[[ MATERIAL FOR THE TASK open ]]

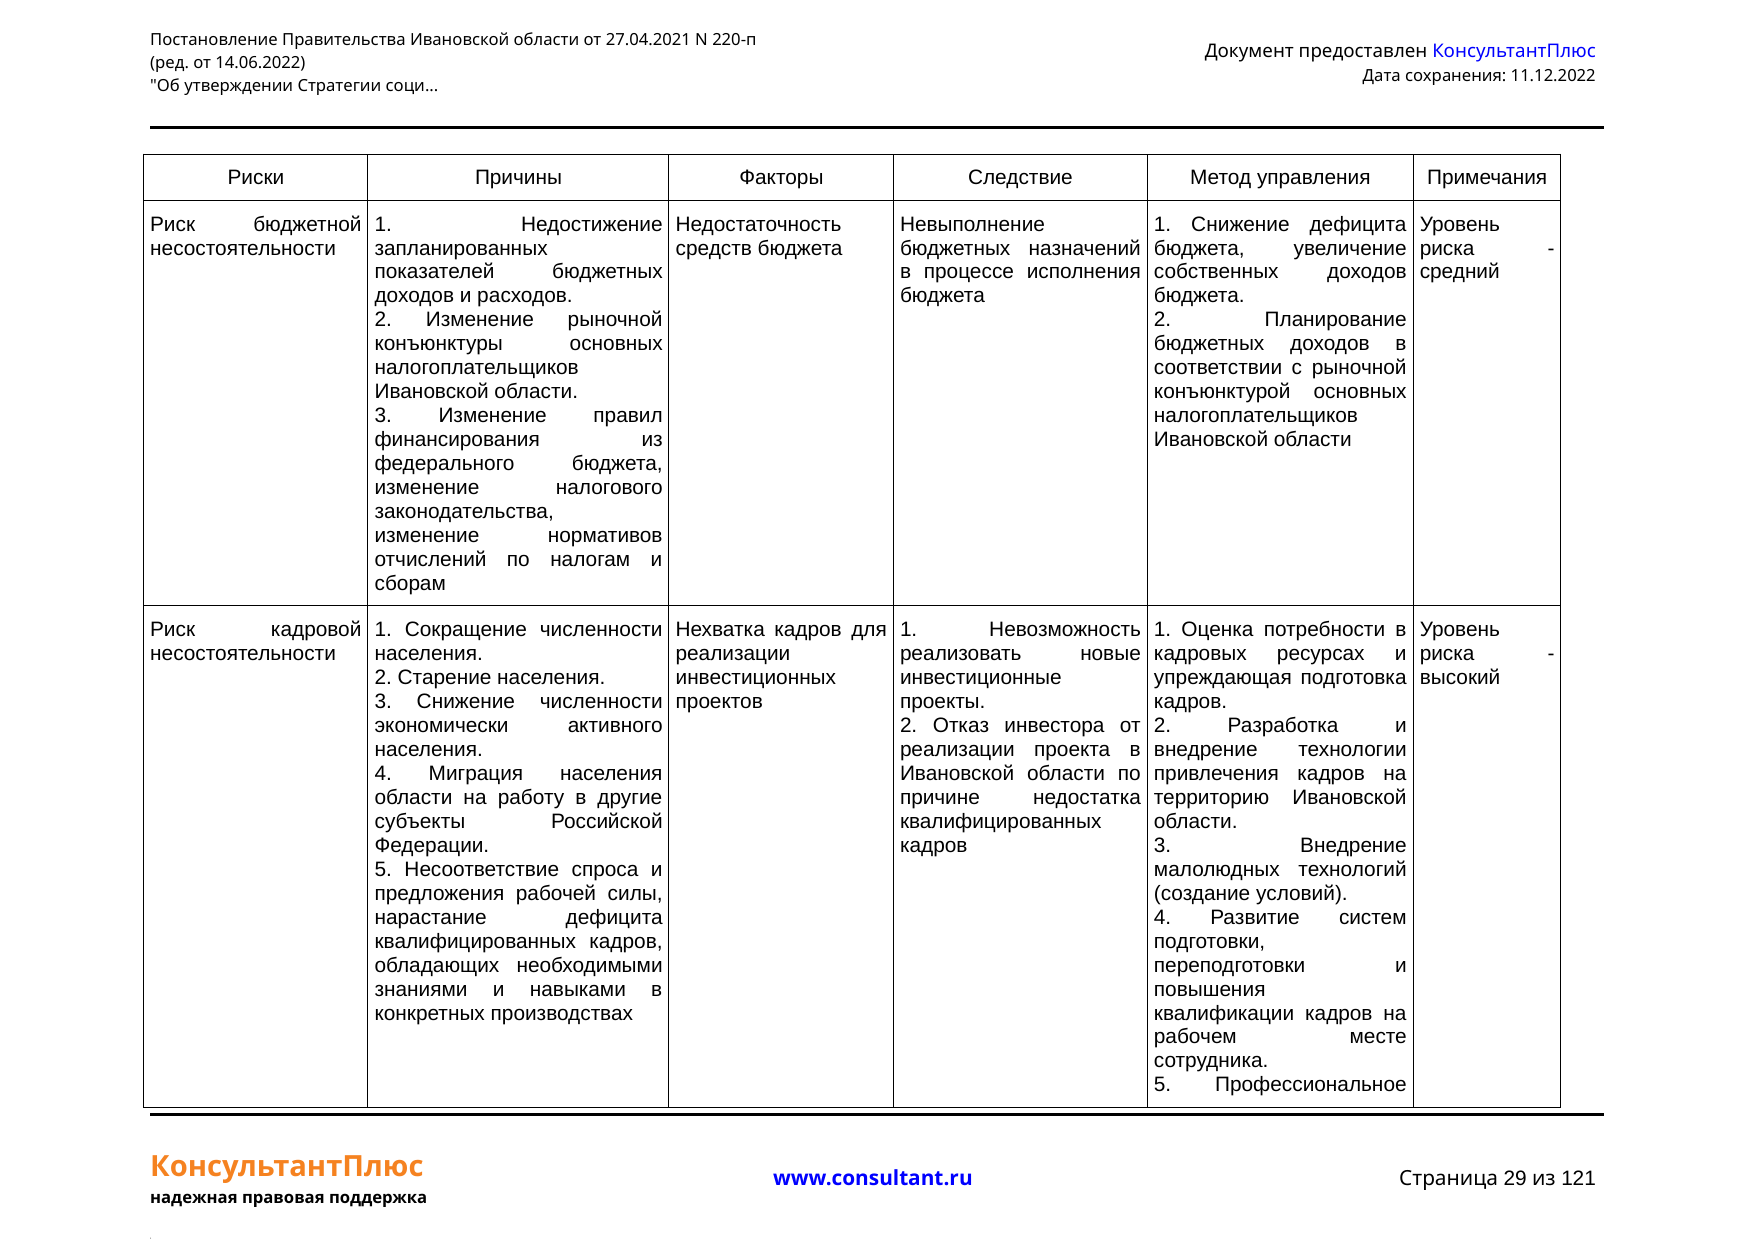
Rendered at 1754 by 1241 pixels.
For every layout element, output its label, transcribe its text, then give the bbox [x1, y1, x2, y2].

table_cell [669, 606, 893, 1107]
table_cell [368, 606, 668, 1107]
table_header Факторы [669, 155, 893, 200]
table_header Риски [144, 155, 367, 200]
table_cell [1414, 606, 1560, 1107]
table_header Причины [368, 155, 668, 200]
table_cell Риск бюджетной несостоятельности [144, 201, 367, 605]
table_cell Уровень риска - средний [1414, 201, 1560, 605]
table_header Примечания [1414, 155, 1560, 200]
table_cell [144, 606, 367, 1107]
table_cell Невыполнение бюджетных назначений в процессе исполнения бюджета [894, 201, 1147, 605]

[[ MATERIAL FOR THE TASK closed ]]

With the pictures removed, please retype each record exactly.

Rendered at 1754 by 1241 pixels.
For every layout element, output its label, transcribe its text, then give the bbox [x1, y1, x2, y2].

table_cell [669, 606, 893, 1107]
table_cell [368, 606, 668, 1107]
table_header Факторы [669, 155, 893, 200]
table_header Риски [144, 155, 367, 200]
table_cell [1414, 606, 1560, 1107]
table_header Причины [368, 155, 668, 200]
table_cell Риск бюджетной несостоятельности [144, 201, 367, 605]
table_cell Уровень риска - средний [1414, 201, 1560, 605]
table_header Примечания [1414, 155, 1560, 200]
table_cell [144, 606, 367, 1107]
table_cell Невыполнение бюджетных назначений в процессе исполнения бюджета [894, 201, 1147, 605]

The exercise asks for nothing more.